The remains of 215 children buried at the site of the former Kamloops Indian Residential School have been uncovered, the Tk’emlupste Secwépemc First Nation said Thursday.
The Canadian government ran the school from 1890 to 1969 after taking over the administration of it from the Catholic Church to operate as a day school residence until closing in 1978.
The stunning find was confirmed last weekend near the city of Kamloops, on the southern edge of British Columbia.
“With the help of a ground-penetrating radar specialist, the stark truth of the preliminary findings came to light — the confirmation of the remains of 215 children who were students of the Kamloops Indian Residential School,” the Tk’emlúps te Secwépemc said in a statement. “Tk’emlúps te Secwépemc is the home community of the Kamloops Indian Residential School which was the largest school in the Indian Affairsresidential school system.”

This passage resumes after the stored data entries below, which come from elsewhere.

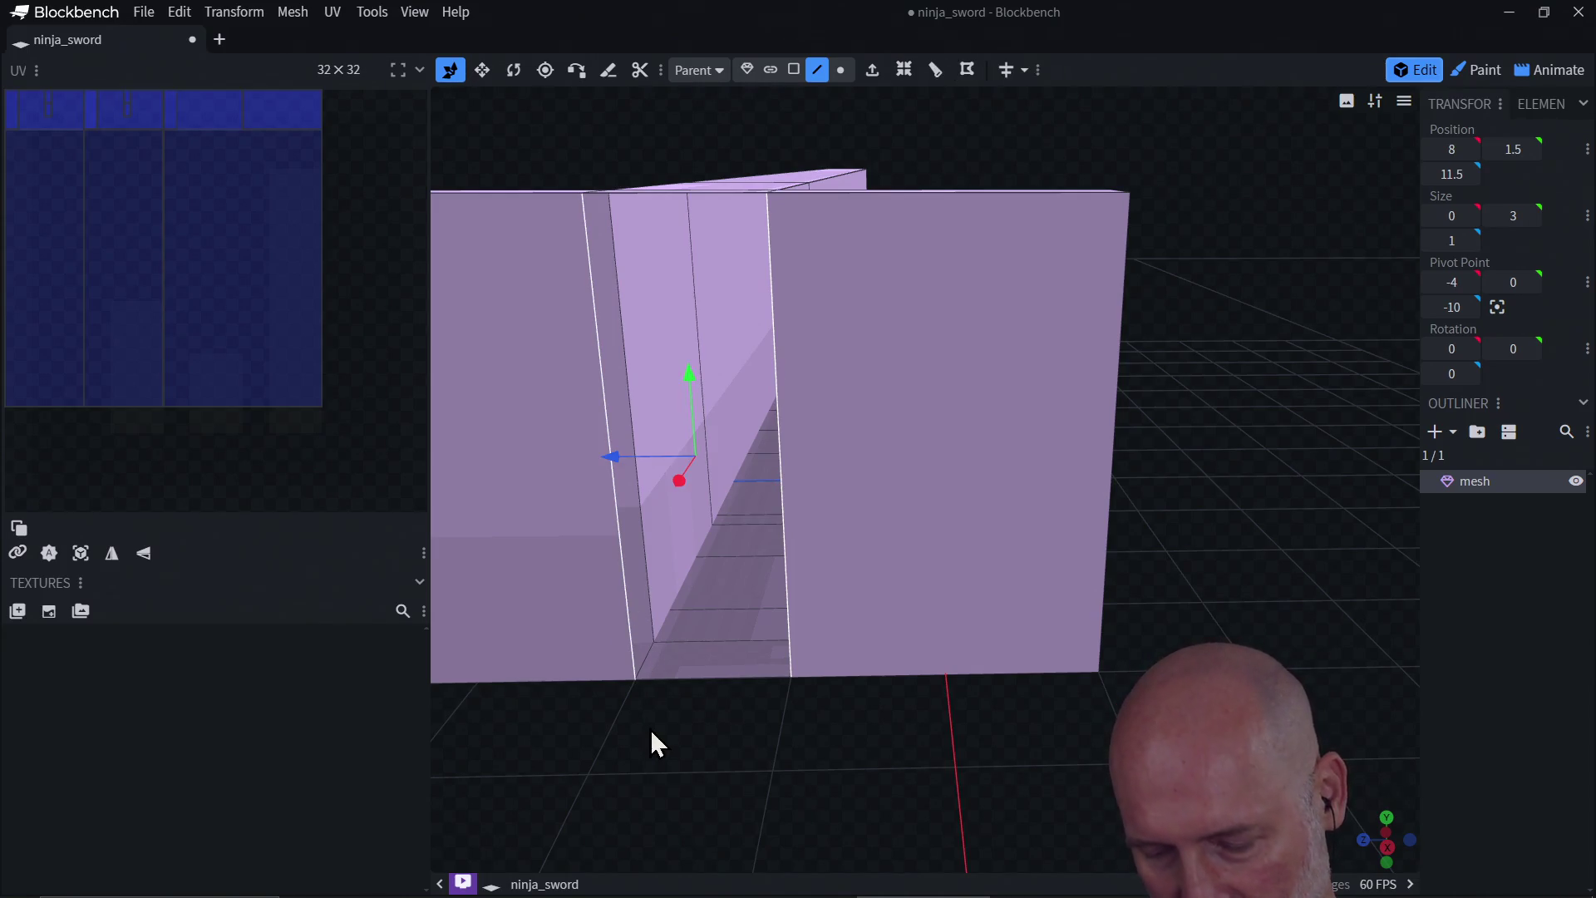
pyautogui.press('f')
pyautogui.moveTo(687, 631)
pyautogui.mouseDown()
pyautogui.moveTo(690, 545)
pyautogui.moveTo(859, 737)
pyautogui.moveTo(905, 667)
pyautogui.moveTo(883, 612)
pyautogui.moveTo(848, 652)
pyautogui.moveTo(863, 650)
pyautogui.moveTo(851, 634)
pyautogui.mouseUp()
pyautogui.scroll(-2, 731, 544)
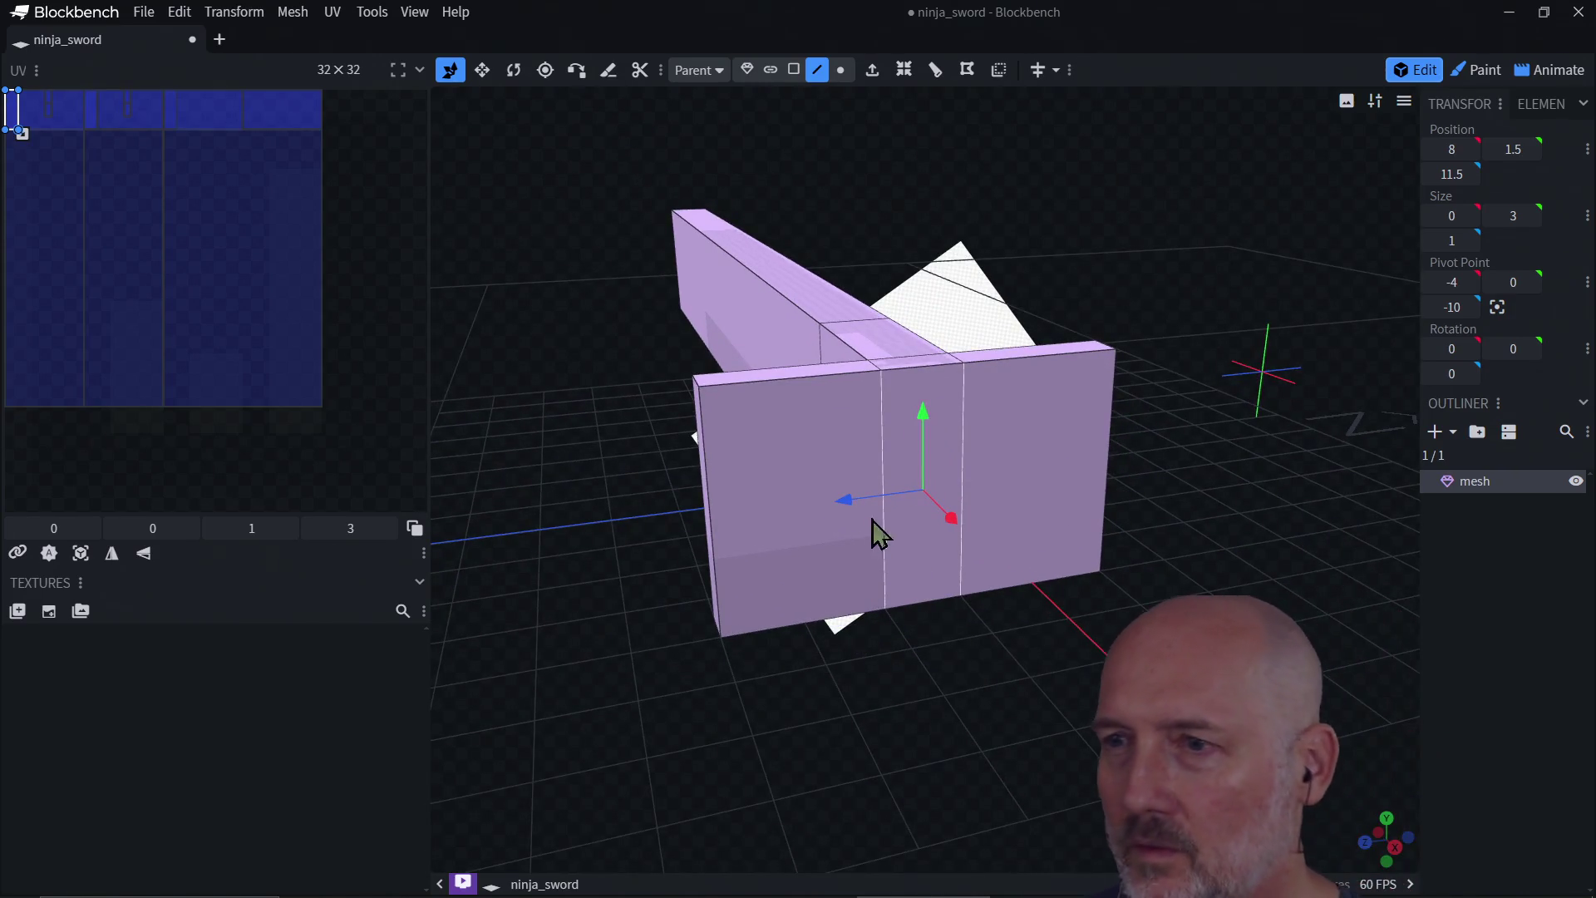
pyautogui.click(1137, 524)
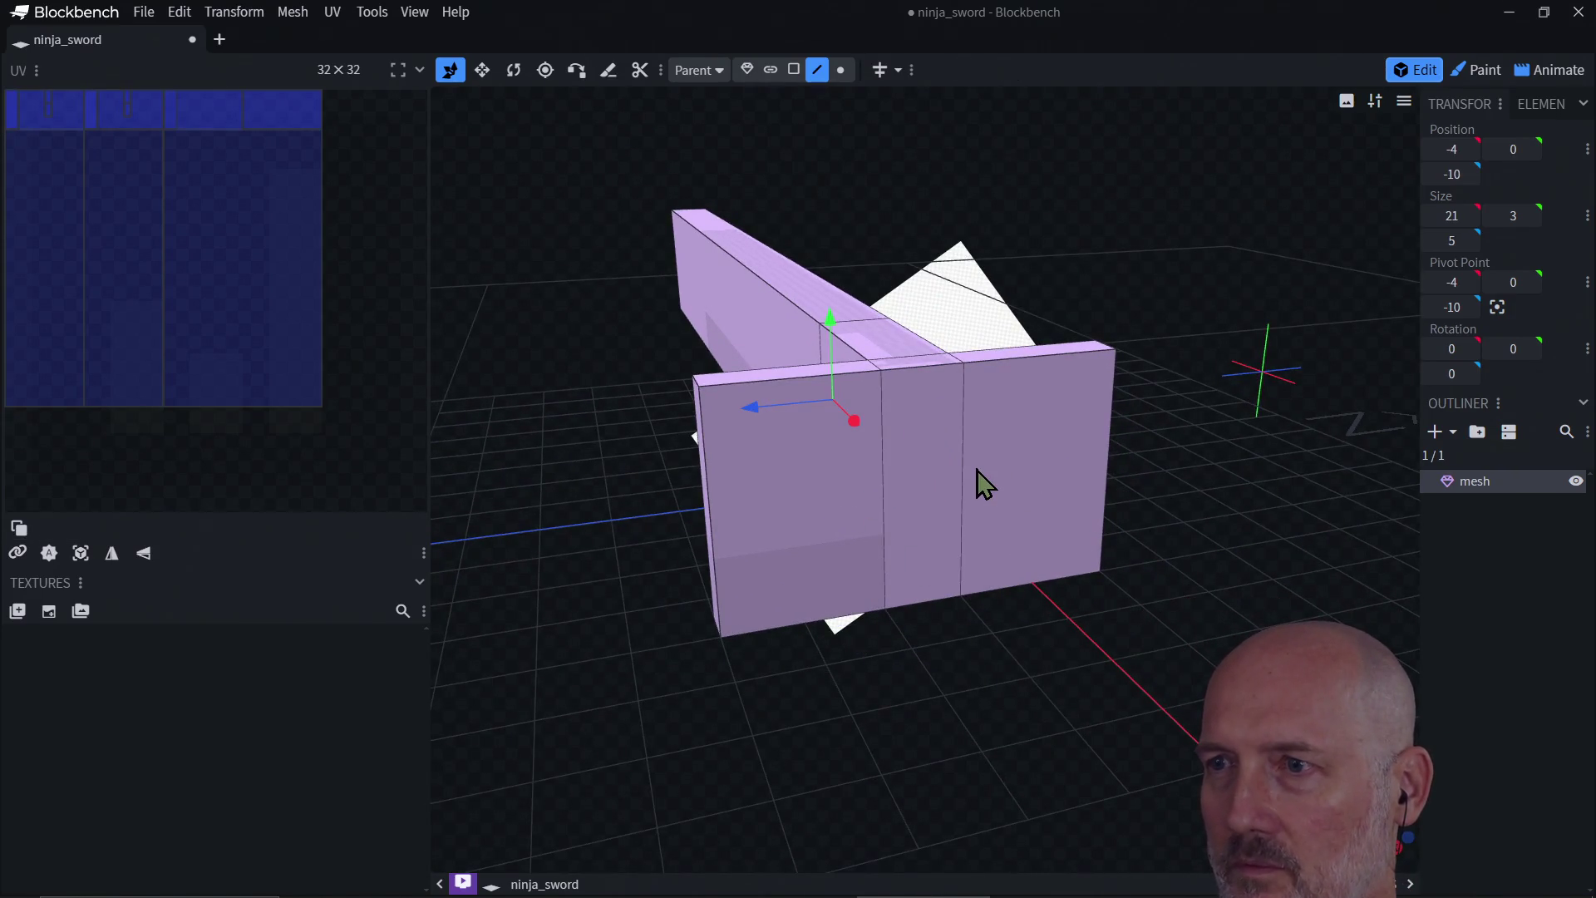
# Step: Loop-cut the guard's right face and move the new cut edge upward
pyautogui.click(794, 70)
pyautogui.click(1038, 488)
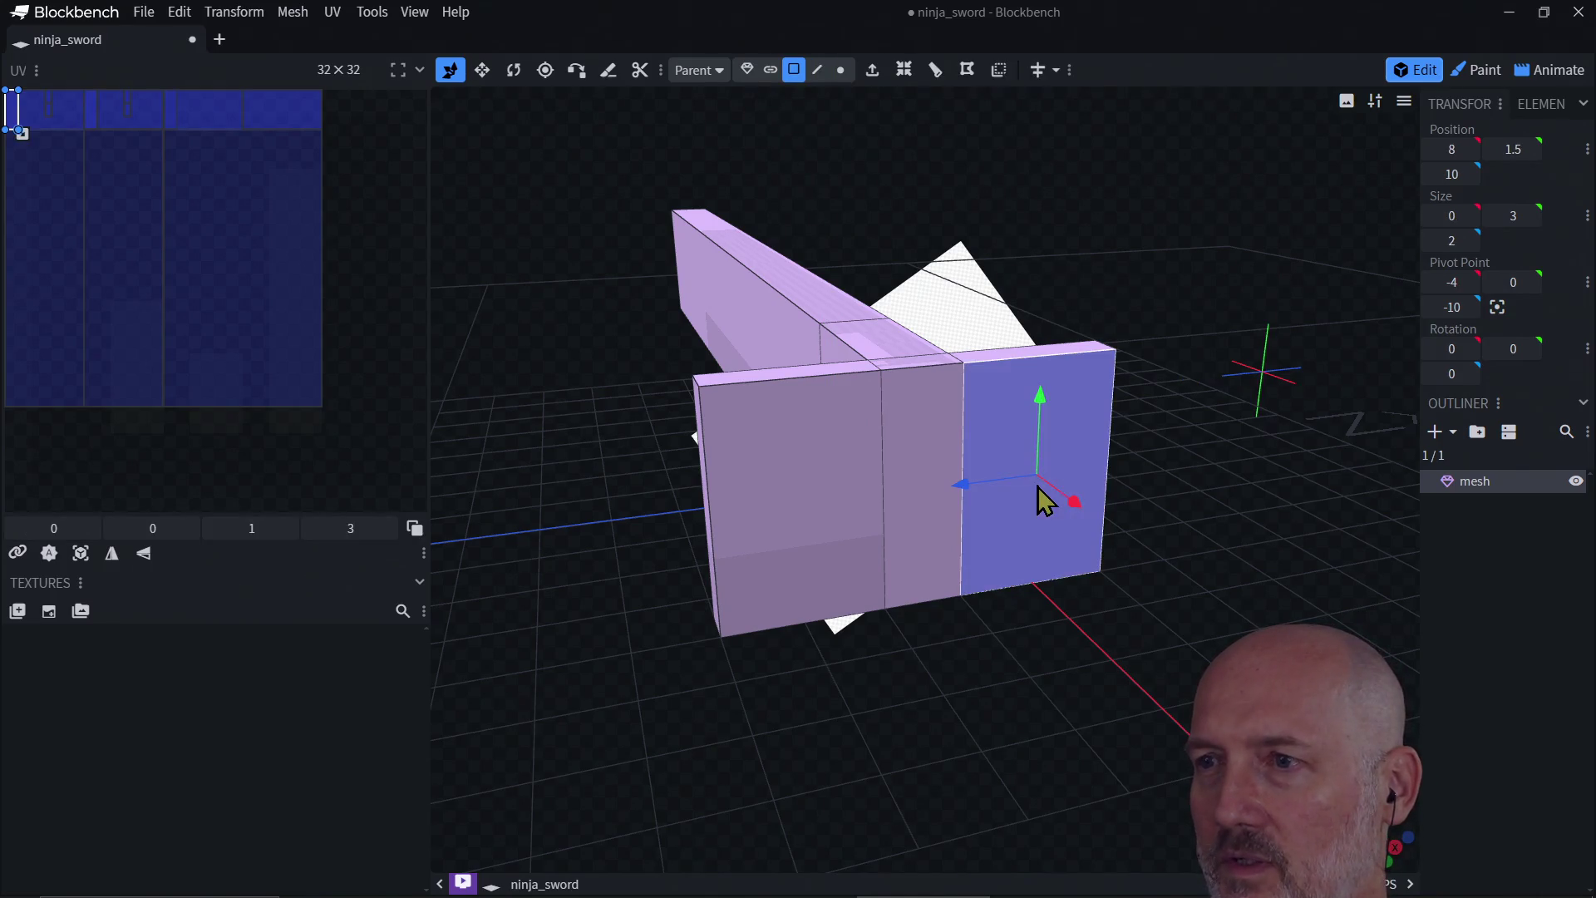
pyautogui.moveTo(1102, 520)
pyautogui.mouseDown()
pyautogui.moveTo(1056, 471)
pyautogui.moveTo(1012, 499)
pyautogui.moveTo(1458, 502)
pyautogui.moveTo(1347, 456)
pyautogui.moveTo(1378, 516)
pyautogui.moveTo(1363, 517)
pyautogui.moveTo(1416, 480)
pyautogui.moveTo(1297, 505)
pyautogui.moveTo(1180, 496)
pyautogui.moveTo(1396, 502)
pyautogui.moveTo(1266, 509)
pyautogui.moveTo(1179, 449)
pyautogui.mouseUp()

Richard Jock, CEO of the First Nations Health Authority, called the discovery “extremely painful” and said it will impact First Nation residents around the country.
“That this situation exists is sadly not a surprise and illustrates the damaging and lasting impacts that the residential school system continues to have on First Nations people, their families, and communities,” Jock said in a statement.
“The FNHA is calling on our stakeholders and health partners to work in concert to mobilize additional resources to support the Tk’emlúps community and others as circumstances unfold,” Jock said.
Tk’emlúps Chief Rosanne Casimir said the buried bodies at the school had long been known to their community and the deaths have never been documented.
“Some were as young as 3 years old,” Casimir said in a statement. “We sought out a way to confirm that knowing out of deepest respect and love for those lost children and their families, understanding that Tk’emlúps te Secwépemc is the final resting place of these children.”
The Indian Residential Schools Settlement Agreement, implemented in 2007, was the largest class-action settlement in Canadian history. It established a Truth and Reconciliation Commission of Canada to facilitate reconciliation among former students, their families and their communities.